A conductive hydrogel with excellent self-adhesion, sensitivity, and stability for wearable strain sensors to monitor human motion

Abstract

Conductive hydrogels are widely used in areas such as electronic skin and wearable sensors. Their excellent self-adhesion, sensitivity, and stability ensure that flexible sensors can be used for long-term and stable motion detection. However, developing polyacrylic acid-based hydrogels that simultaneously exhibit the above-mentioned excellent properties remains a challenge.
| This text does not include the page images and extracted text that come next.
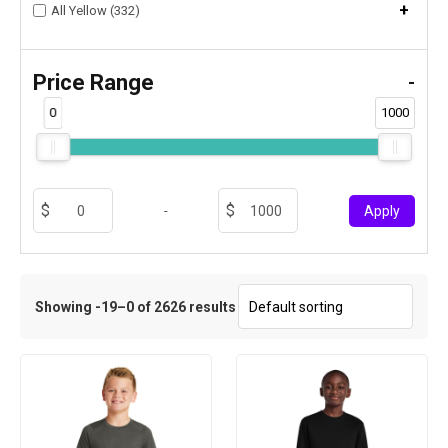
+
All Yellow (332)
Price Range
-
0
1000
-
Apply
Showing -19–0 of 2626 results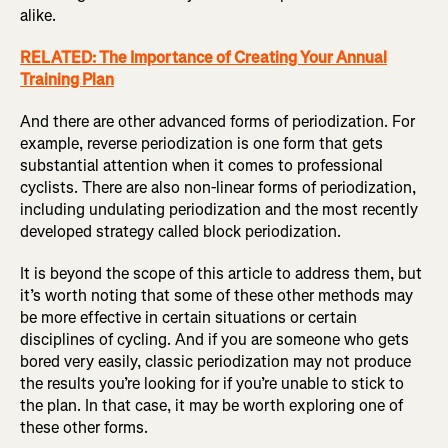
alike.
RELATED: The Importance of Creating Your Annual
Training Plan
And there are other advanced forms of periodization. For
example, reverse periodization is one form that gets
substantial attention when it comes to professional
cyclists. There are also non-linear forms of periodization,
including undulating periodization and the most recently
developed strategy called block periodization.
It is beyond the scope of this article to address them, but
it’s worth noting that some of these other methods may
be more effective in certain situations or certain
disciplines of cycling. And if you are someone who gets
bored very easily, classic periodization may not produce
the results you’re looking for if you’re unable to stick to
the plan. In that case, it may be worth exploring one of
these other forms.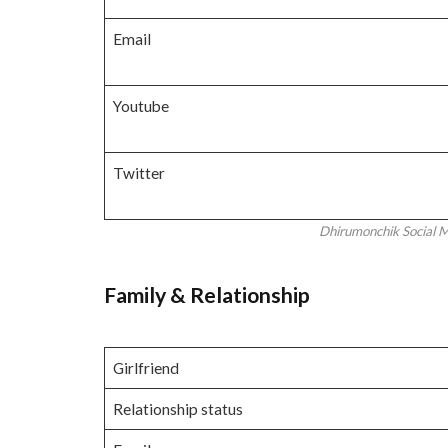
Email
Youtube
Twitter
Dhirumonchik Social Me
Family
& Relationship
Girlfriend
Relationship status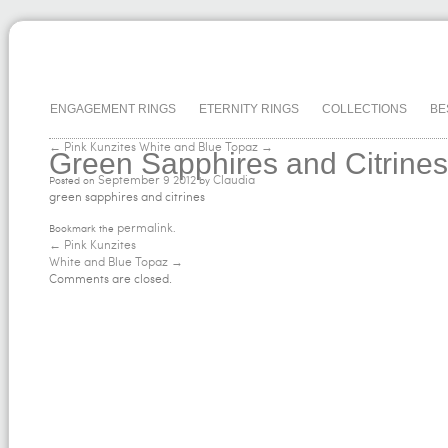
ENGAGEMENT RINGS
ETERNITY RINGS
COLLECTIONS
BE
← Pink Kunzites
White and Blue Topaz →
Green Sapphires and Citrines
September
9
2012
Claudia
Posted on
by
green sapphires and citrines
permalink
Bookmark the
.
←
Pink Kunzites
White and Blue Topaz
→
Comments are closed.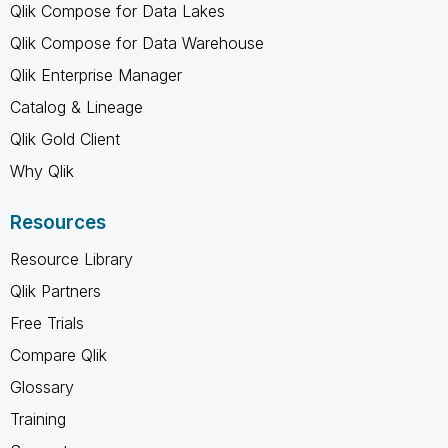
Qlik Compose for Data Lakes
Qlik Compose for Data Warehouse
Qlik Enterprise Manager
Catalog & Lineage
Qlik Gold Client
Why Qlik
Resources
Resource Library
Qlik Partners
Free Trials
Compare Qlik
Glossary
Training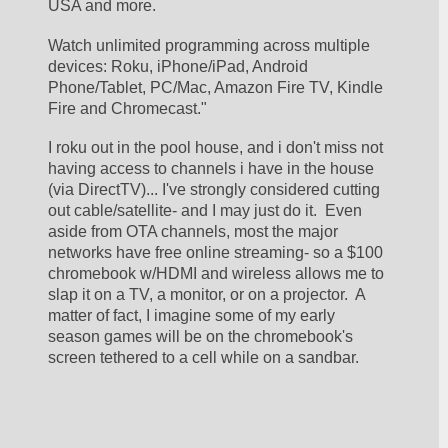
USA and more.
Watch unlimited programming across multiple 
devices: Roku, iPhone/iPad, Android 
Phone/Tablet, PC/Mac, Amazon Fire TV, Kindle 
Fire and Chromecast."
I roku out in the pool house, and i don't miss not 
having access to channels i have in the house 
(via DirectTV)... I've strongly considered cutting 
out cable/satellite- and I may just do it.  Even 
aside from OTA channels, most the major 
networks have free online streaming- so a $100 
chromebook w/HDMI and wireless allows me to 
slap it on a TV, a monitor, or on a projector.  A 
matter of fact, I imagine some of my early 
season games will be on the chromebook's 
screen tethered to a cell while on a sandbar.  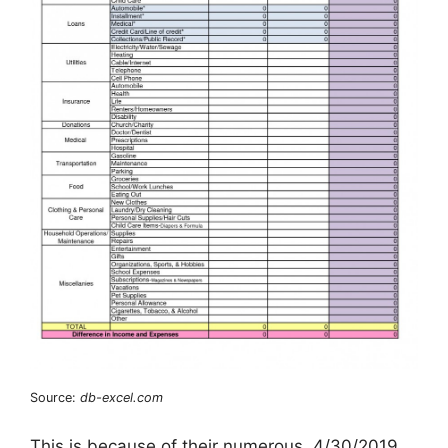
Source:
db-excel.com
This is because of their numerous. 4/30/2019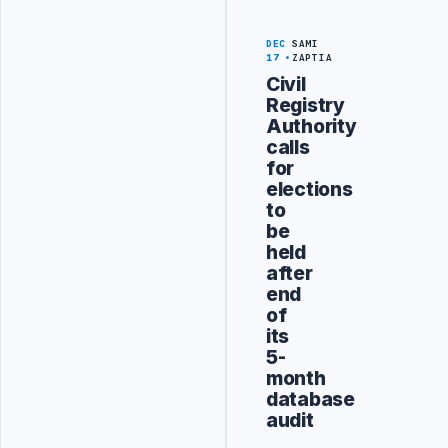
DEC
SAMI
17
ZAPTIA
Civil
Registry
Authority
calls
for
elections
to
be
held
after
end
of
its
5-
month
database
audit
Here, we proposed a biomimetic strategy, grafting levodopamine (L-DOPA) onto chitosan via amidation reaction, followed by the introduction of acrylic acid (AA) and ZnCl2 to prepare PAA/CS-DOPA-Zn2+ hydrogels. By adjusting the content of CS-DOPA in the hydrogel, which exhibited excellent adhesive (~30 kPa), tensile strain (~1100%), and mechanical properties (maximum stress up to 164 kPa). In addition, strain sensors assembled from PAA/CS-DOPA-Zn2+ hydrogels exhibited a high sensitivity (gauge factor (GF) of 25.18), which could precisely monitor subtle movements such as changes in human joint angles and velocities, frowning, swallowing, and other low-amplitude motions. Furthermore, these sensors demonstrated enduring cyclic stability, reproducibility and excellent electrical conductivity (0.88 S/m). This work provided a simple and environmentally friendly strategy for developing polyacrylic acid-based hydrogels with excellent self-adhesive and sensing properties.